The basic idea is to set the parameter to 0, leaving only the exclusion force component. By adjusting parameter B, the rejection strength and the exponential m are determined, and the attenuation degree is determined.
For example, there are many obstacles on the map. The computer controls a unit to move on the map and can avoid obstacles. When calculating the exclusion force, we need to take into account all the organizational unit's exclusive force. The overall result is the actual force on the organizational unit.
Below is a program running effect that can avoid obstacles:

Figure-Potential Function avoiding obstacles

4. Groups

Using Potential Energy functions to implement group behavior does not require basic grouping rules. Instead, you only need to calculate the potential energy between any two units to obtain the power of each unit.
The code is ignored. The following is a group image:

Figure-groups

(A) These units are aggregated. (B) is the path of each organization. Obviously, paths are intertwined. Such a result is like a Collective Behavior of bees or flies.
In addition, if a group can catch prey and avoid obstacles, it is better to combine the potential energy produced by the pursuit and avoidance with the potential energy of the group. Of course, parameters of potential energy functions for different purposes are different.
In addition, if you specify a specific unit as the group owner and then make it attract other units, then when the group owner moves, this group of groups tends to be self-organized and more elegant group behavior.

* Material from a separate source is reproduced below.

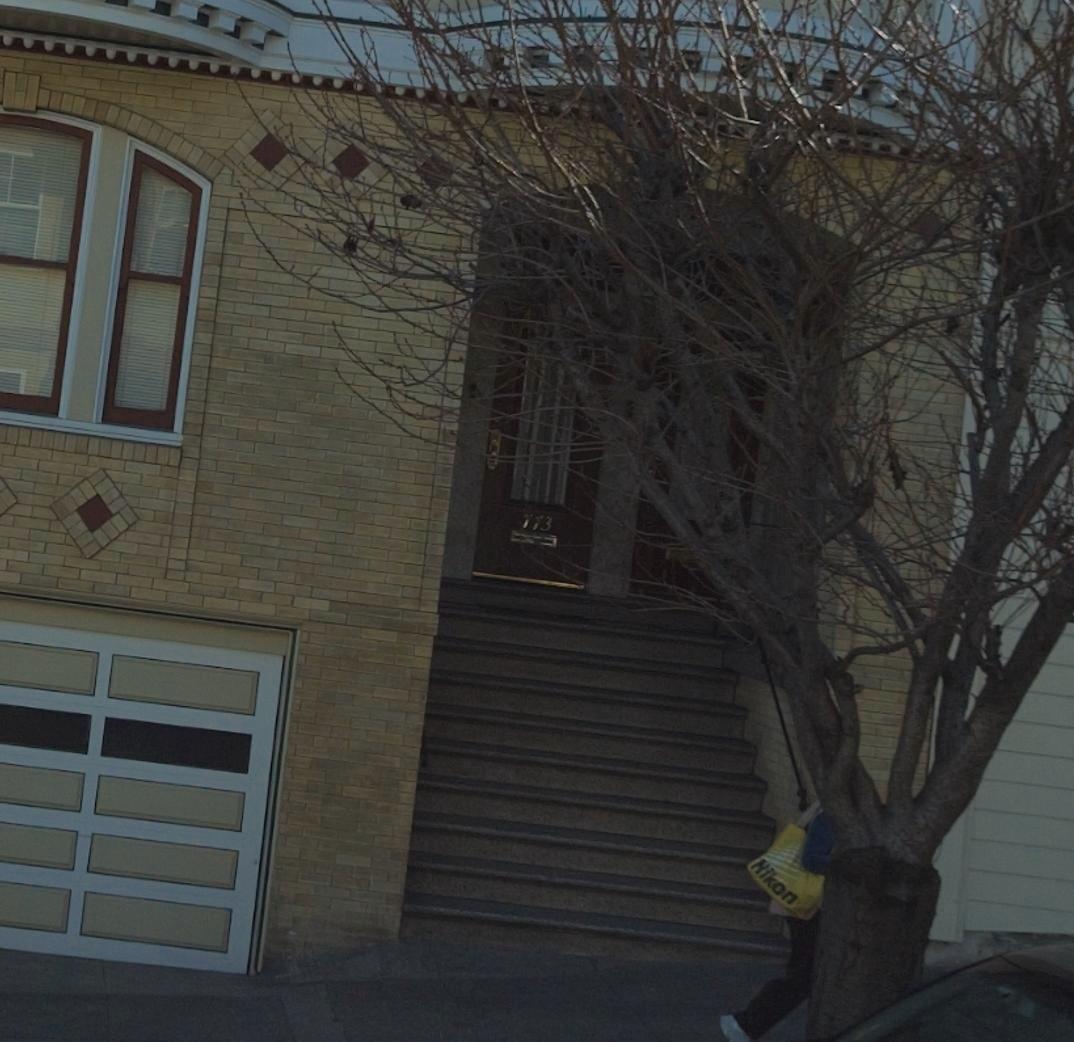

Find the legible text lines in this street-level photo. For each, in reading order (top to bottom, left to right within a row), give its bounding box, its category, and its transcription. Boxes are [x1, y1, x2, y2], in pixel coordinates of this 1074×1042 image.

[520, 512, 554, 533] StreetNumber: 773
[748, 857, 802, 909] None: Nikon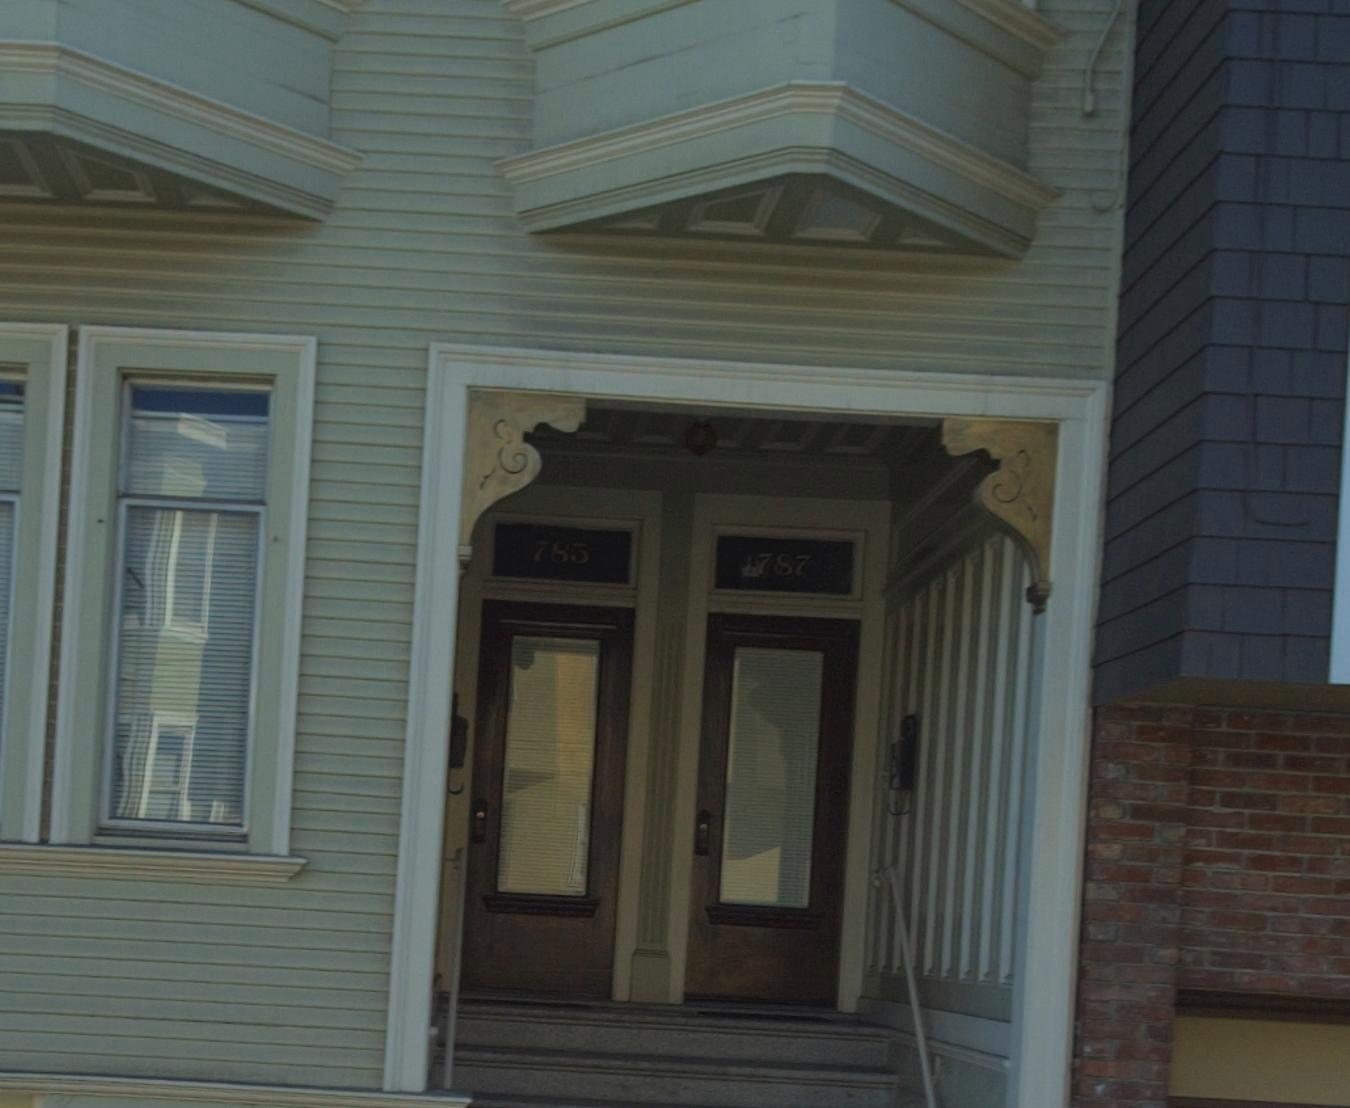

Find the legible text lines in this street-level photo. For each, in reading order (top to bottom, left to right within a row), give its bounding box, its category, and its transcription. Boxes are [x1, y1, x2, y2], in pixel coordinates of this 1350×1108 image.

5. Optimization suggestions

The complexity of the group clustering algorithm using potential energy is N * N. Below we try to reduce the complexity through optimization.
For obstacle avoidance algorithms, potential energy can not be calculated for long-distance obstacles. If the distance is far away, the influence is also small, regardless of the gravity or rejection. Set a range threshold. In this way, although it is necessary to determine whether all obstacles are within the threshold, that is, it is still N, but the complexity of the calculation potential energy is much smaller.
If you want to reduce the complexity to N, you can divide the game field into networks. Each grid is configured with an array to store the Obstacle Data falling into the grid. When calculating the potential energy of a unit, we only need to process the units in the same grid as the unit and the units in the circle around the grid. In this way, it is reduced to less than N.
For the clustering algorithm, the grid can be the complexity of N * N, which is reduced to a constant multiple of N, which can greatly save the CPU time. For the potential energy between I and j, only one calculation is required.